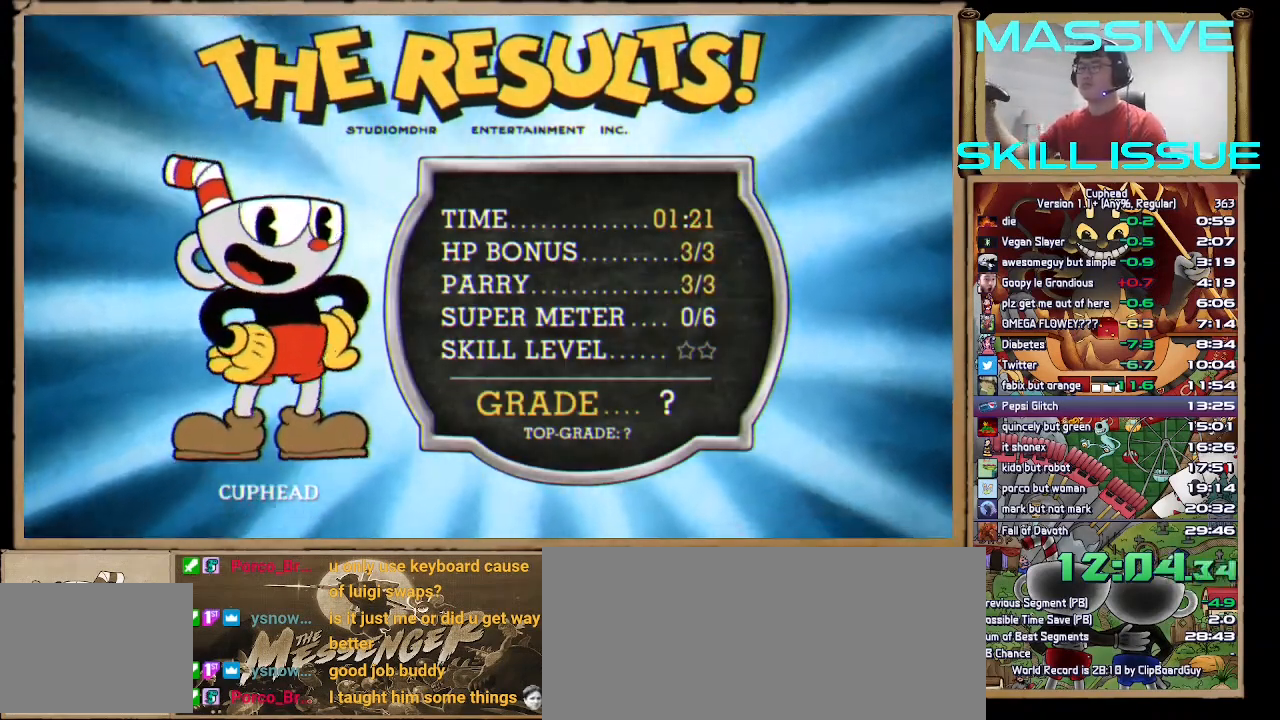
{"keys": ["a", "z"], "events": [[100, "a", "down"], [100, "z", "down"], [200, "a", "up"], [200, "z", "up"], [300, "z", "down"], [333, "z", "up"], [433, "a", "down"], [433, "z", "down"]]}
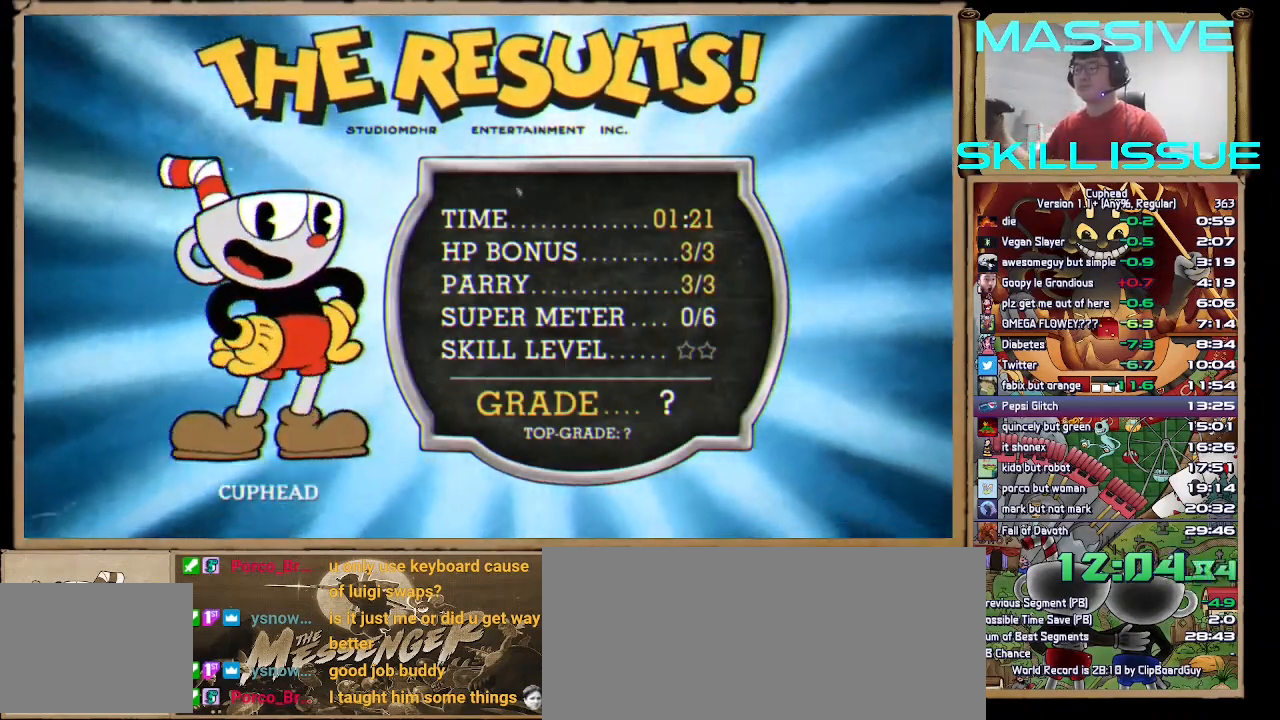
{"keys": [], "events": [[33, "z", "up"], [67, "z", "down"], [167, "a", "up"], [167, "z", "up"], [267, "a", "down"], [267, "z", "down"], [367, "z", "up"], [400, "z", "down"], [500, "a", "up"], [500, "z", "up"]]}
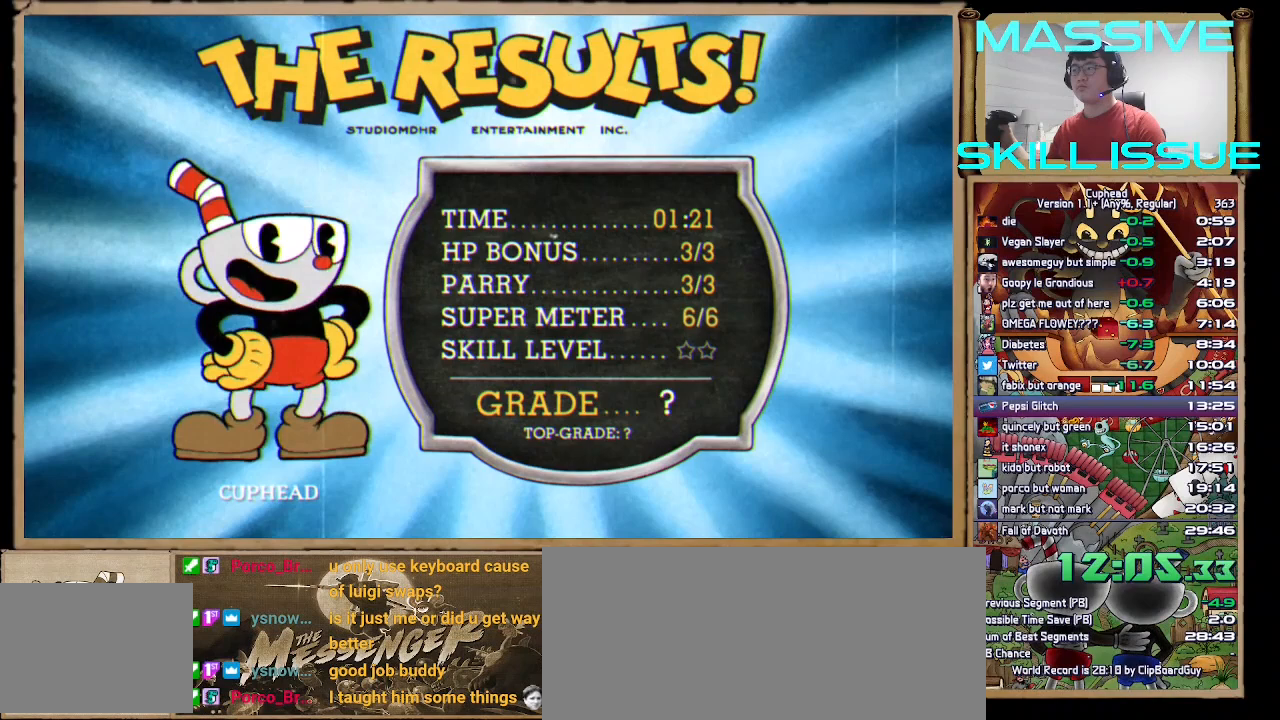
{"keys": [], "events": [[67, "a", "down"], [67, "z", "down"], [167, "a", "up"], [167, "z", "up"], [233, "a", "down"], [233, "z", "down"], [300, "a", "up"], [300, "z", "up"], [400, "a", "down"], [400, "z", "down"], [467, "a", "up"], [467, "z", "up"]]}
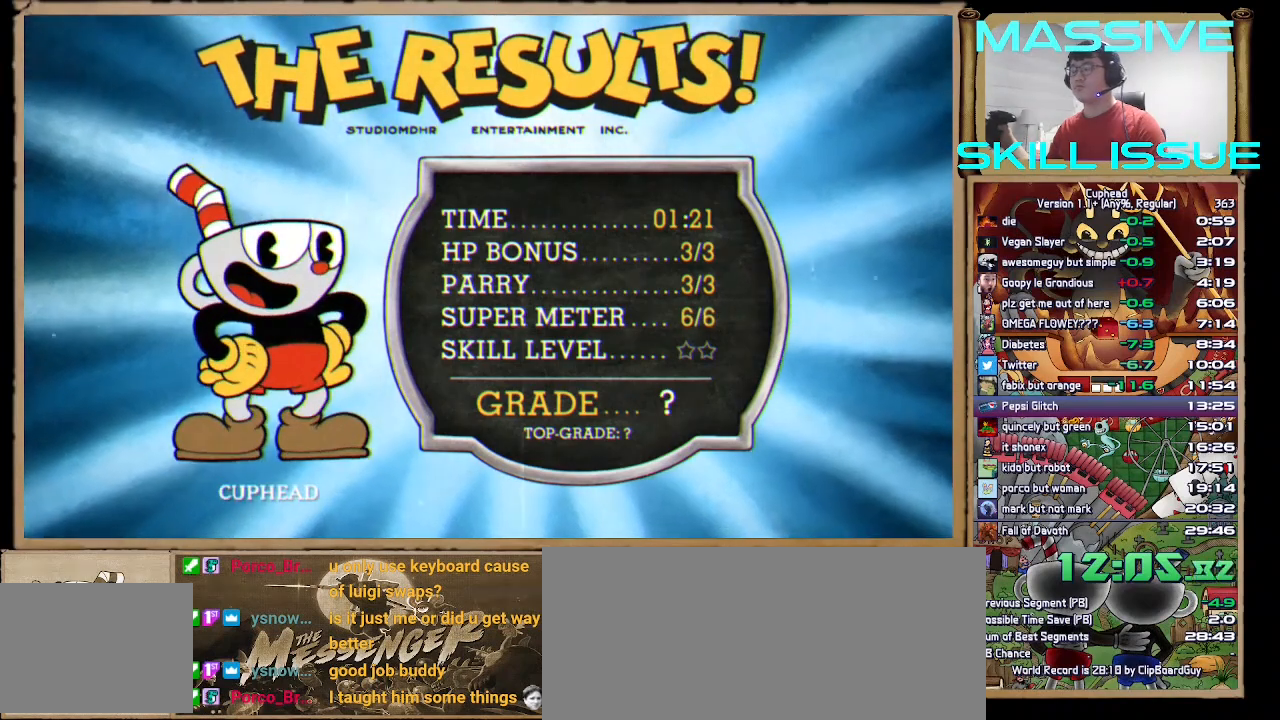
{"keys": [], "events": [[33, "a", "down"], [67, "z", "down"], [133, "a", "up"], [133, "z", "up"], [233, "a", "down"], [233, "z", "down"], [267, "a", "up"], [267, "z", "up"], [367, "a", "down"], [367, "z", "down"], [467, "a", "up"], [467, "z", "up"]]}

- - -

What you are asked to do: Write out the data word for word, with every picture dropped.

Answer to the problem:
{"keys": ["a", "z"], "events": [[100, "a", "down"], [100, "z", "down"], [200, "a", "up"], [200, "z", "up"], [300, "z", "down"], [333, "z", "up"], [433, "a", "down"], [433, "z", "down"]]}
{"keys": [], "events": [[33, "z", "up"], [67, "z", "down"], [167, "a", "up"], [167, "z", "up"], [267, "a", "down"], [267, "z", "down"], [367, "z", "up"], [400, "z", "down"], [500, "a", "up"], [500, "z", "up"]]}
{"keys": [], "events": [[67, "a", "down"], [67, "z", "down"], [167, "a", "up"], [167, "z", "up"], [233, "a", "down"], [233, "z", "down"], [300, "a", "up"], [300, "z", "up"], [400, "a", "down"], [400, "z", "down"], [467, "a", "up"], [467, "z", "up"]]}
{"keys": [], "events": [[33, "a", "down"], [67, "z", "down"], [133, "a", "up"], [133, "z", "up"], [233, "a", "down"], [233, "z", "down"], [267, "a", "up"], [267, "z", "up"], [367, "a", "down"], [367, "z", "down"], [467, "a", "up"], [467, "z", "up"]]}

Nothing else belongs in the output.